Every day you can see Rauch talking it up with the young pitchers, offering advice on this and that — and dispensing wisdom along the way. At 32 and a veteran of the big leagues since an eight-game stint with the White Sox in 2002, he has much to talk about.
Once a hard-throwing starter, Rauch’s career has twice been derailed as he underwent rotator-cuff surgery in 2001 and surgery for a torn labrum (shoulder) in 2005.
Shoulder injuries are often career killers but Rauch has been able to survive two with the biggest after-effect being that he moved from being a starter to a reliever.
He has taken it all in stride and now has taken to his new role as a professor of pitching.
“I’ve always been a quiet guy and it’s never happened to me,” he said of his teaching role. “Most of the guys that I came up and played with, we kind of learned the same things as time goes on.
“But being part of this club and being asked to be a veteran presence in the clubhouse, it’s one of those things that I can take advantage of. I’ve been around a long time and picked up a few things along the way that I can pass on and help some of the younger guys out.”
It’s something that he has discovered that he enjoys.
“Of course, and it really pays off when you see them get the hang of things and realize that certain things work,” he said. “You still allow them to find what works best for them.”
Having learned his trade from the school of hard knocks, Rauch, who spent the past two seasons with the Minnesota Twins, was acquired to firm up the back end of the rotation that is missing closer Kevin Gregg and set-up man Scott Downs.
“I’ve learned how to pitch instead of being a thrower and just trying to throw it as hard as you can,” he said of his maturity over the years.
“That’s where being a pitcher comes in, changing speeds and learning how to throw different pitches and being confident in yourself.
“You always have to learn and adjust. Obviously you still have to learn how to make adjustments because guys are going to try and figure you out just as much as you’re trying to figure out hitters. You have to make an adjustment or you’ll find yourself without a job.”
Even though he saved 21 games for the Twins last season, Rauch is Plan B when it comes to closing games this season for the Jays. They will open the season with Frank Francisco as the closer — barring any setbacks in his shoulder.
If Francisco isn’t ready to open the season with the team and needs more time at extended spring training, Rauch will be the go-to guy in the ninth.
He said the role doesn’t matter, be it closer or a set-up guy.
“I enjoy being a part of a team like this,” he said. “Obviously a closer gets the limelight and this and that (and a fatter contract) but for me, I just enjoy pitching, enjoy having the ball in my hand and making an impact on the team.”
To date, the Jays can’t help but like what they’ve seen.
In five games, five innings, he has yet to allow a run while surrendering just two hits. He’s walked one batter and struck out four.
What’s not to like?
“I’m just trying to get myself ready,” he said with a shrug.
“I’m not trying to do more than I’m capable of. If things roll my way, they roll my way. For me right now it’s just about getting physically and mentally prepared for the season.”

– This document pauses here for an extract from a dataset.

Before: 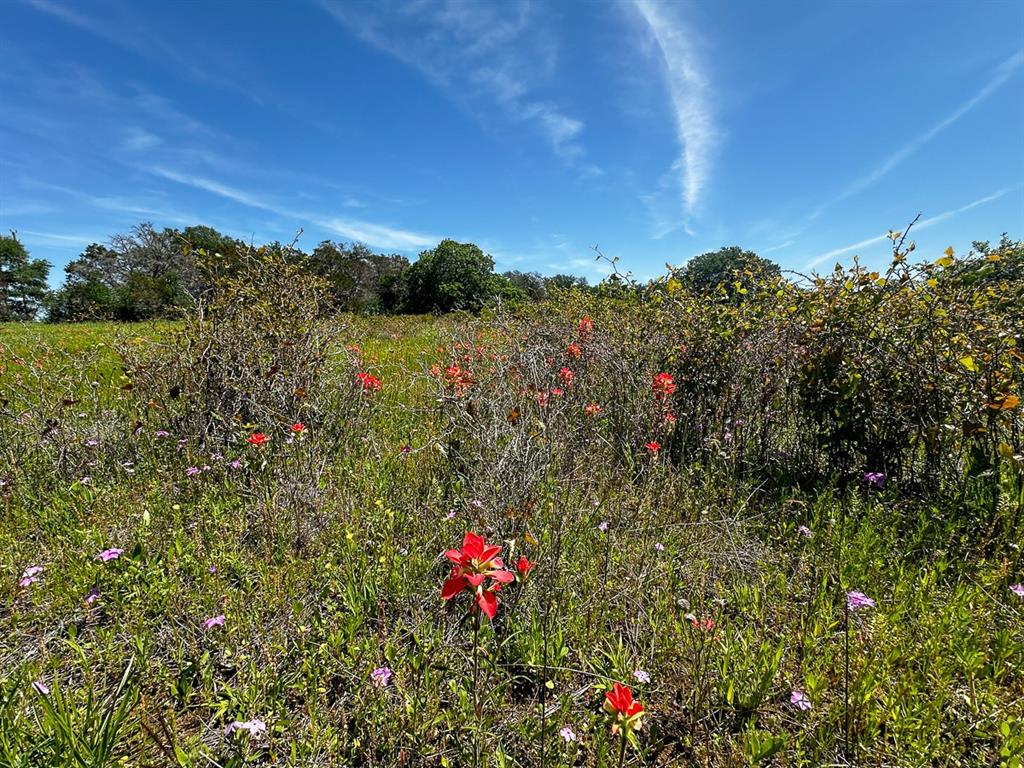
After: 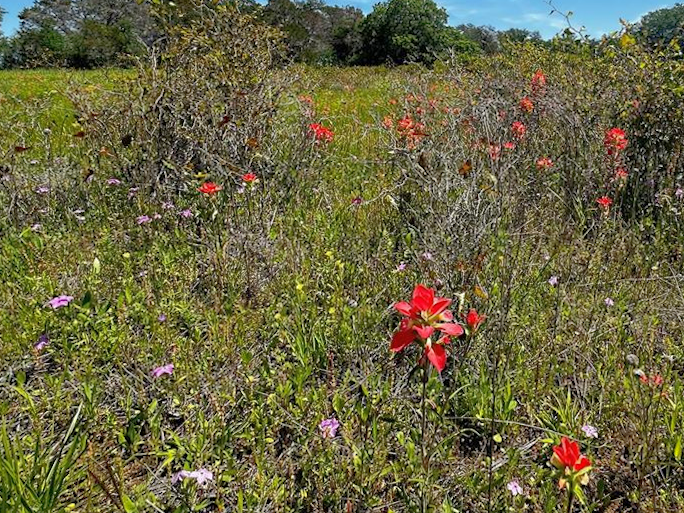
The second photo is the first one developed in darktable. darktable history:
crop and rotate: angle -0.82°, left 3.85%, top 31.828%, right 27.992%
shadows and highlights: on, module defaults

Even though he’s a veteran performer with a pedigree, Rauch didn’t arrive believing he had a job that was his.
“I still feel like I have to come in and compete,” he said. “For me, if I’m coming into camp and being lackadaisical about it because I have a guaranteed job — that doesn’t portray me as a good role model for the younger guys. I want to go out there and show them that I work hard and I’ve earned my sport regardless of whether it’s handed to me or not.”
So far, he’s earned every nickel.
Blue Jays 6 (11-9), Yankees 5 (8-12)
At Dunedin, Fla.
— C Jose Molina hit his first homer of the spring leading off the second against former Jay A.J. Burnett.
— With two out in the third, Brandon Morrow issued back-to-back walks. Curtis Granderson followed with a sharply hit ball to right. The speedy Brett Gardner attempted to score from second but a perfect throw by RF Juan Rivera to Molina cut him down at the plate.
— Jays utility infielder Mike McCoy hit a two-run homer in the sixth against Sergio Mitre. It was a historic home run for McCoy as it marked his first in a Blue Jays uniform. He didn’t hit a home run in either spring training or the regular season last year.
— It was a game that Yankees C Russell Martin would just as soon forget. The East York native committed two errors, had one passed ball and had three Jays steal bases thanks to the slow delivery to the plate of starter Burnett
— Prior to the game, the Jays returned OF John Tolisano, RHP Zach Stewart and RHP Henderson Alvarez to minor-league camp. The moves leave the Jays with 44 players in camp.